» YOUR GOAL: Where "APERTURE" appears in a line of the entries below, that line should be copied.

» INPUT DATA:
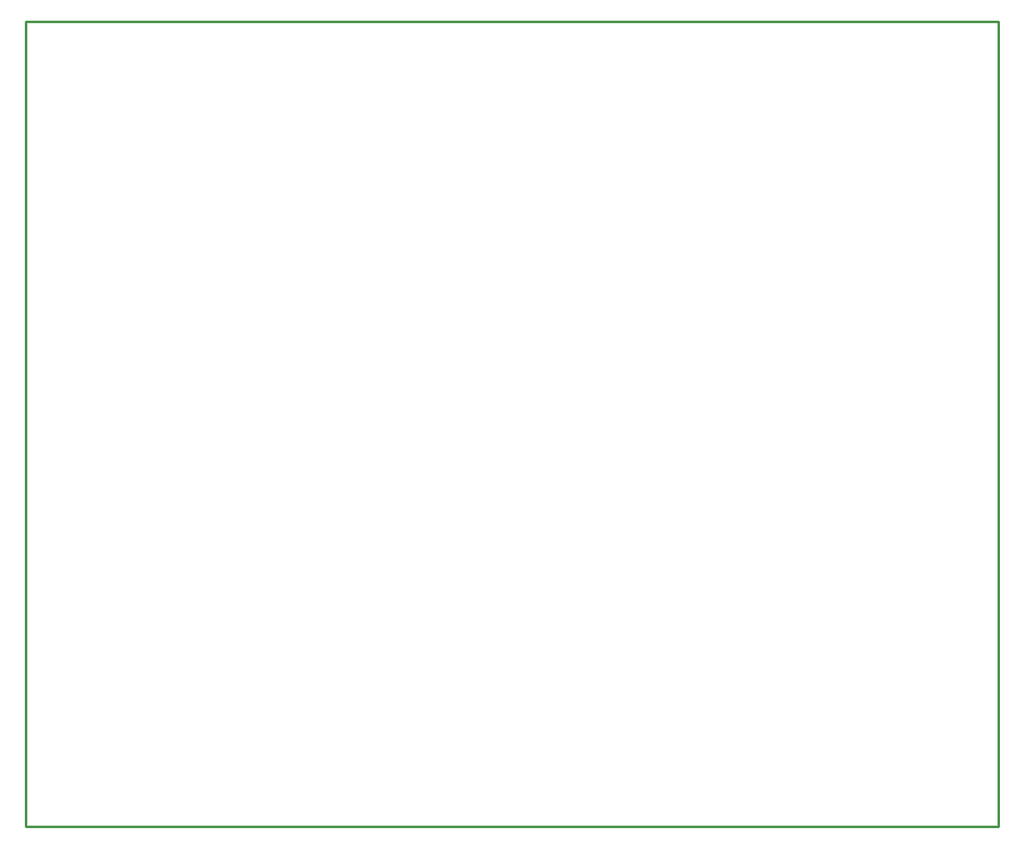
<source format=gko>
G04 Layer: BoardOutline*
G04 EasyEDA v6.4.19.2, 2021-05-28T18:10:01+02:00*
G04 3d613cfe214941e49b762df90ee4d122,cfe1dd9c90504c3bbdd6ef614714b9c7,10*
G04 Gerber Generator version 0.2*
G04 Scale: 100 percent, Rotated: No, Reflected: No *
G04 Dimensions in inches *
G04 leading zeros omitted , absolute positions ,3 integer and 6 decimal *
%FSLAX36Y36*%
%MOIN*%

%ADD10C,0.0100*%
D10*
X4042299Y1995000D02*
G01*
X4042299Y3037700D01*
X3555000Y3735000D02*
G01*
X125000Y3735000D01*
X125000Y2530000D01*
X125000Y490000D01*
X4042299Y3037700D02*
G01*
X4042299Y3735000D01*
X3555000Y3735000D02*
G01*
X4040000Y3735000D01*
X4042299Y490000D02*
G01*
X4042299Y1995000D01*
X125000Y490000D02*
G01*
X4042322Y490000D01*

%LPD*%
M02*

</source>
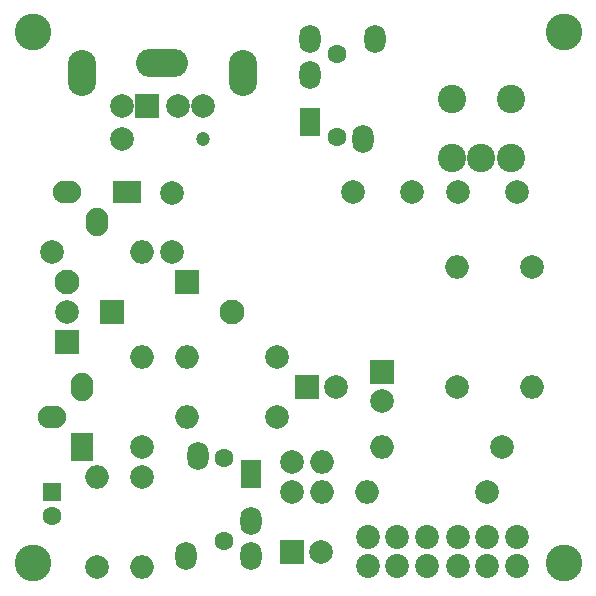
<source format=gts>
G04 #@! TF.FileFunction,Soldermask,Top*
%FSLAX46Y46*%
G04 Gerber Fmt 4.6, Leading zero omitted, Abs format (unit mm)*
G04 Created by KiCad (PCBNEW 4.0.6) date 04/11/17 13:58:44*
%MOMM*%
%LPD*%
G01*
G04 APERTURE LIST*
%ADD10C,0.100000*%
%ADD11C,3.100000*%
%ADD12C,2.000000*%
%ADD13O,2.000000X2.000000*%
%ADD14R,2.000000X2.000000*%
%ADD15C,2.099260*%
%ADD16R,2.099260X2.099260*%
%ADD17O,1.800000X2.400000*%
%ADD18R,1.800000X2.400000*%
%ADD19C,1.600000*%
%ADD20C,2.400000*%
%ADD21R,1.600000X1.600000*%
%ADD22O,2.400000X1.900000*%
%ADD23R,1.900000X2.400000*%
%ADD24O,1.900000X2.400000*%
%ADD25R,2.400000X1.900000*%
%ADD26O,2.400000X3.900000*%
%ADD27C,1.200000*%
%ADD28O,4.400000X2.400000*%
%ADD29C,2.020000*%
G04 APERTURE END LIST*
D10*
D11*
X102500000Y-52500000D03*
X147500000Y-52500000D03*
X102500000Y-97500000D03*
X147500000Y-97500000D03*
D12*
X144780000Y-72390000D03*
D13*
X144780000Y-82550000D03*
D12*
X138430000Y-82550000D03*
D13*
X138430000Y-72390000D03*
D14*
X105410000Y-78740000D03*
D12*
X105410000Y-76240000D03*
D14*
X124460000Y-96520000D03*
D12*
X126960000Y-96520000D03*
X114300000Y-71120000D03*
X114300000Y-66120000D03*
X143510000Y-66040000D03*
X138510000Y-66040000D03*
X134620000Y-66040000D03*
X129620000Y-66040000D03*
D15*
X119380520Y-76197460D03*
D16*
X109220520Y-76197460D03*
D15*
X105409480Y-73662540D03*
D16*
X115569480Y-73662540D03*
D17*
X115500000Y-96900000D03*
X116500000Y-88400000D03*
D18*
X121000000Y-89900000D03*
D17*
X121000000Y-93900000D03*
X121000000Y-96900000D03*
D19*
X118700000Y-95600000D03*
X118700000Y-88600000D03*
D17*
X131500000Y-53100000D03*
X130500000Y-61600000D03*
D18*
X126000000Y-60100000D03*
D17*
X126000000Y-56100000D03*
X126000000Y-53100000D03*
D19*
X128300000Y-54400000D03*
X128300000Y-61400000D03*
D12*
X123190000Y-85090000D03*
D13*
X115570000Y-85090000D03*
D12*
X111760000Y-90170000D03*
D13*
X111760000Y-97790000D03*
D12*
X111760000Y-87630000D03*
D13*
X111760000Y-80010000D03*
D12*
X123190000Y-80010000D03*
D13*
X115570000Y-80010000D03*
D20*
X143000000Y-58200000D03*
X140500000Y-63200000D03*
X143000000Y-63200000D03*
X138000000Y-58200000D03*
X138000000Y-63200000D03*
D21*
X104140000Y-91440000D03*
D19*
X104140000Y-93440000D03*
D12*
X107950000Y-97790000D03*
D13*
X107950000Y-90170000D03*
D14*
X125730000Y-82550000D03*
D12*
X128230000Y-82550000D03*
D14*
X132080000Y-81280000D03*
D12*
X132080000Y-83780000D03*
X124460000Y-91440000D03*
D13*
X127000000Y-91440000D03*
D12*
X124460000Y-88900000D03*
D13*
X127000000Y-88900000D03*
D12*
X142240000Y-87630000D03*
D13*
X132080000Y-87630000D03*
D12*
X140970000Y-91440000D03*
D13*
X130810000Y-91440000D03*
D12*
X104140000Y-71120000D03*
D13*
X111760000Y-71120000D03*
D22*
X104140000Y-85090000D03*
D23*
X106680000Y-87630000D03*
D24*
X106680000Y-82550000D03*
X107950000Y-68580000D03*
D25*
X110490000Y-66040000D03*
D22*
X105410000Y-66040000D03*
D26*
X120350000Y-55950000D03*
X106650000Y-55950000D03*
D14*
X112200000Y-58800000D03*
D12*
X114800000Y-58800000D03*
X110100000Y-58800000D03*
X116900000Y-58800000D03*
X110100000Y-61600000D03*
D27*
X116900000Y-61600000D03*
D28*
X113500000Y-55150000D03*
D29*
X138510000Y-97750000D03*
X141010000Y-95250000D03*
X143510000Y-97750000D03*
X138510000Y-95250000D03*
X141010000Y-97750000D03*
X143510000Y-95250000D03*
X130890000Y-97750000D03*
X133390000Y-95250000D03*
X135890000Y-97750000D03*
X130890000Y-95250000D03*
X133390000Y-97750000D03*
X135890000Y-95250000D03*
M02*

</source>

» EXERCISE SOLUTION:
G04 APERTURE LIST*
G04 APERTURE END LIST*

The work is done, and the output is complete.